▸ **WHAT TO WORK ON**: Which lines below fall between the one containing "cells show medium" and the one containing "protein is identified"? Repeat them exactly, counting both of those lines, and add nothing else.

-- Opening Marker --

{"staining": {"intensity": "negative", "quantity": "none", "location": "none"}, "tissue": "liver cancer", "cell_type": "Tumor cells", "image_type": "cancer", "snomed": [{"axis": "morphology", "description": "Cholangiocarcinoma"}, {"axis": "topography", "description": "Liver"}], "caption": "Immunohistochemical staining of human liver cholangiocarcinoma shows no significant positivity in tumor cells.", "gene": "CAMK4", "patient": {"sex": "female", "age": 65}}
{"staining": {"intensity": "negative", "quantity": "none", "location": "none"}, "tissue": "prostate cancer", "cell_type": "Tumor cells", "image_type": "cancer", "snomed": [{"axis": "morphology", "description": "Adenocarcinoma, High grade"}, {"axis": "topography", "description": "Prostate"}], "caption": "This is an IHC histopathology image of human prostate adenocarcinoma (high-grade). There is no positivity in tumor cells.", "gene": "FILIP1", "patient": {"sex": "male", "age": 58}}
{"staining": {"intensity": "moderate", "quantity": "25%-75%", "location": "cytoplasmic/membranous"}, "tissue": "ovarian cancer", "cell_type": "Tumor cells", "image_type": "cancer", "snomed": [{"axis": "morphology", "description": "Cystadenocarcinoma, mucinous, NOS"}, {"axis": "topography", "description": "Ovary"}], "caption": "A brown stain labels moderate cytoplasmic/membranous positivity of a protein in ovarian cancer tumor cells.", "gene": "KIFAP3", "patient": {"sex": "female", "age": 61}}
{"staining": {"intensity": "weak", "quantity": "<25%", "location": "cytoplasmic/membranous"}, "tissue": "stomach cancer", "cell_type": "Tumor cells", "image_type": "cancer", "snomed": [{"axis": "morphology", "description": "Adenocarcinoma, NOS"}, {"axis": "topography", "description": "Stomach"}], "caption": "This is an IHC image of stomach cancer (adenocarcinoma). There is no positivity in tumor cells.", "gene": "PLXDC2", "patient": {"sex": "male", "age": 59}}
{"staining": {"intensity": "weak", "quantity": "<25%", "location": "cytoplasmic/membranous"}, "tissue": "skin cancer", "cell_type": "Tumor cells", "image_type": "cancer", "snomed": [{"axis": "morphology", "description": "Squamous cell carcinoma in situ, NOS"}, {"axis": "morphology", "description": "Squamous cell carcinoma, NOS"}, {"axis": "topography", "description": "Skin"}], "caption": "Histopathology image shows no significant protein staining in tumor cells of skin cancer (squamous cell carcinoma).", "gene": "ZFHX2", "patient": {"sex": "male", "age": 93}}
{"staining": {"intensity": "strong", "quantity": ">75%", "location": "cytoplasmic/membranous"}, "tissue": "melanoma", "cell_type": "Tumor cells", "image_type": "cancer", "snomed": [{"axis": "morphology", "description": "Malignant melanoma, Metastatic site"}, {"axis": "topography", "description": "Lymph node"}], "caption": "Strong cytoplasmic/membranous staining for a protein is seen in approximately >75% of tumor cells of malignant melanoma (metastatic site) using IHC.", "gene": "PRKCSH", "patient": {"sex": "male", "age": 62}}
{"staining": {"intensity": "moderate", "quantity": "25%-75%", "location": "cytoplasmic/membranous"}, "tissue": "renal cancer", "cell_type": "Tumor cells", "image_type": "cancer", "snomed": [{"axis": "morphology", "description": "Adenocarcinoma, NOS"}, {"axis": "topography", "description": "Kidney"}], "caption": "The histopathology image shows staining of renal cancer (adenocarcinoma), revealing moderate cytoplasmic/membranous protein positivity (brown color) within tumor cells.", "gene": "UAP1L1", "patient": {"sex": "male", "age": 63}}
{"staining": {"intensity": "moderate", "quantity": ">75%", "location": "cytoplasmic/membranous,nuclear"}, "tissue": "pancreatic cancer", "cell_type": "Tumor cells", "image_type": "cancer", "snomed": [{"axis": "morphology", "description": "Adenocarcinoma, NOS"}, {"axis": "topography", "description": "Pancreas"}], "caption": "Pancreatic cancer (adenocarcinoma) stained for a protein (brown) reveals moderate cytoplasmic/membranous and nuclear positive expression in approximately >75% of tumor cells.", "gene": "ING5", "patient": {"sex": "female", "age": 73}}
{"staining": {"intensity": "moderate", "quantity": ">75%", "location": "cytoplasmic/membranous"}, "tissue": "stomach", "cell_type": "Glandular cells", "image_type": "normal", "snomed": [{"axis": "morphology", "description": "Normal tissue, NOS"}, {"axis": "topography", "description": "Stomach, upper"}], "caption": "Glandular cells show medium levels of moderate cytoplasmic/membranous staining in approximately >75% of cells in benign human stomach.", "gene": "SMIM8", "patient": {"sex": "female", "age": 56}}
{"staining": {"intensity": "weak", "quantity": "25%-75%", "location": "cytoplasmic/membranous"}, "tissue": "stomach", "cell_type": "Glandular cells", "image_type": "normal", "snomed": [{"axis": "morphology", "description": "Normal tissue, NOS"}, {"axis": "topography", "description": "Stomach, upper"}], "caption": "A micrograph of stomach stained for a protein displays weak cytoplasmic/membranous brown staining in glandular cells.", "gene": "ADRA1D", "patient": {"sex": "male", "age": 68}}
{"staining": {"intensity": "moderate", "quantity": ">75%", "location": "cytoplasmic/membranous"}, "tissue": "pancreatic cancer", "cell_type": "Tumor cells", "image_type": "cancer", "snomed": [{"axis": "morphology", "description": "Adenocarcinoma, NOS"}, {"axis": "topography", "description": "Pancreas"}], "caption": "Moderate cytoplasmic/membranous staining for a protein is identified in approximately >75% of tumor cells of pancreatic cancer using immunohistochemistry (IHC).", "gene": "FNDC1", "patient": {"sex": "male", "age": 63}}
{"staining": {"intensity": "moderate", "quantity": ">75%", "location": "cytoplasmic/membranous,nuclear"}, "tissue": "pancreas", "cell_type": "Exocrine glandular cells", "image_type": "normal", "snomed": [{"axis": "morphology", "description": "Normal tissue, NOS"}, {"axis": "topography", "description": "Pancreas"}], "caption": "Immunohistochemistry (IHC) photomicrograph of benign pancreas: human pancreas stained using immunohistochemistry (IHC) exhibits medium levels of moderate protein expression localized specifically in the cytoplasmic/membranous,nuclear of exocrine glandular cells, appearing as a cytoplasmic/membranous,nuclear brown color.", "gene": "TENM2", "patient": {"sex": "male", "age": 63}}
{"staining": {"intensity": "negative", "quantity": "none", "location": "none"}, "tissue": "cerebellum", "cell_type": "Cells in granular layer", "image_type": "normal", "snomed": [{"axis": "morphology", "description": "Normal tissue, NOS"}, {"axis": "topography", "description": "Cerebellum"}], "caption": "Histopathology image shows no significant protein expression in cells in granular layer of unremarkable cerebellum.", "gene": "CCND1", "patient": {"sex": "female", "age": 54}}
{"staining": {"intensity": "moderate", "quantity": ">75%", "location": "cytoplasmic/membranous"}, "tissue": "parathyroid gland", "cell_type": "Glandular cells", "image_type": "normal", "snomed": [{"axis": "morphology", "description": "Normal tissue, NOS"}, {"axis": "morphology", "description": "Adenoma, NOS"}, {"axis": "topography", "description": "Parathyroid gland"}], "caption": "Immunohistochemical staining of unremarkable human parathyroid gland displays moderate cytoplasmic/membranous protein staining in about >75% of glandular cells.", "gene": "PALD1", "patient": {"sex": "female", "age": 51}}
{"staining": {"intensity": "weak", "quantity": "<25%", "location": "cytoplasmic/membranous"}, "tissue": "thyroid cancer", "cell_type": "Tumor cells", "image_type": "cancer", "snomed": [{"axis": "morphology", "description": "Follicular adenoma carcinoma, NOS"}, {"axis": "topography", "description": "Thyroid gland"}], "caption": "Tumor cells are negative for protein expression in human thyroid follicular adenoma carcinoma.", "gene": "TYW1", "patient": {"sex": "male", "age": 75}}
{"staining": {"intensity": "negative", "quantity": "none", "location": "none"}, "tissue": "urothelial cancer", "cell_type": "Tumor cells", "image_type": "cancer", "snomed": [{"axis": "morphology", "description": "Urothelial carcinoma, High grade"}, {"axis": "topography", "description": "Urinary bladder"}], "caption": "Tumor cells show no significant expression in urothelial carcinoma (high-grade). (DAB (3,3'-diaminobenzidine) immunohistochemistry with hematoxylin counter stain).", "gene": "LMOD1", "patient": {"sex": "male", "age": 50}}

-- Closing Marker --

▸ **REPLY**:
{"staining": {"intensity": "moderate", "quantity": ">75%", "location": "cytoplasmic/membranous"}, "tissue": "stomach", "cell_type": "Glandular cells", "image_type": "normal", "snomed": [{"axis": "morphology", "description": "Normal tissue, NOS"}, {"axis": "topography", "description": "Stomach, upper"}], "caption": "Glandular cells show medium levels of moderate cytoplasmic/membranous staining in approximately >75% of cells in benign human stomach.", "gene": "SMIM8", "patient": {"sex": "female", "age": 56}}
{"staining": {"intensity": "weak", "quantity": "25%-75%", "location": "cytoplasmic/membranous"}, "tissue": "stomach", "cell_type": "Glandular cells", "image_type": "normal", "snomed": [{"axis": "morphology", "description": "Normal tissue, NOS"}, {"axis": "topography", "description": "Stomach, upper"}], "caption": "A micrograph of stomach stained for a protein displays weak cytoplasmic/membranous brown staining in glandular cells.", "gene": "ADRA1D", "patient": {"sex": "male", "age": 68}}
{"staining": {"intensity": "moderate", "quantity": ">75%", "location": "cytoplasmic/membranous"}, "tissue": "pancreatic cancer", "cell_type": "Tumor cells", "image_type": "cancer", "snomed": [{"axis": "morphology", "description": "Adenocarcinoma, NOS"}, {"axis": "topography", "description": "Pancreas"}], "caption": "Moderate cytoplasmic/membranous staining for a protein is identified in approximately >75% of tumor cells of pancreatic cancer using immunohistochemistry (IHC).", "gene": "FNDC1", "patient": {"sex": "male", "age": 63}}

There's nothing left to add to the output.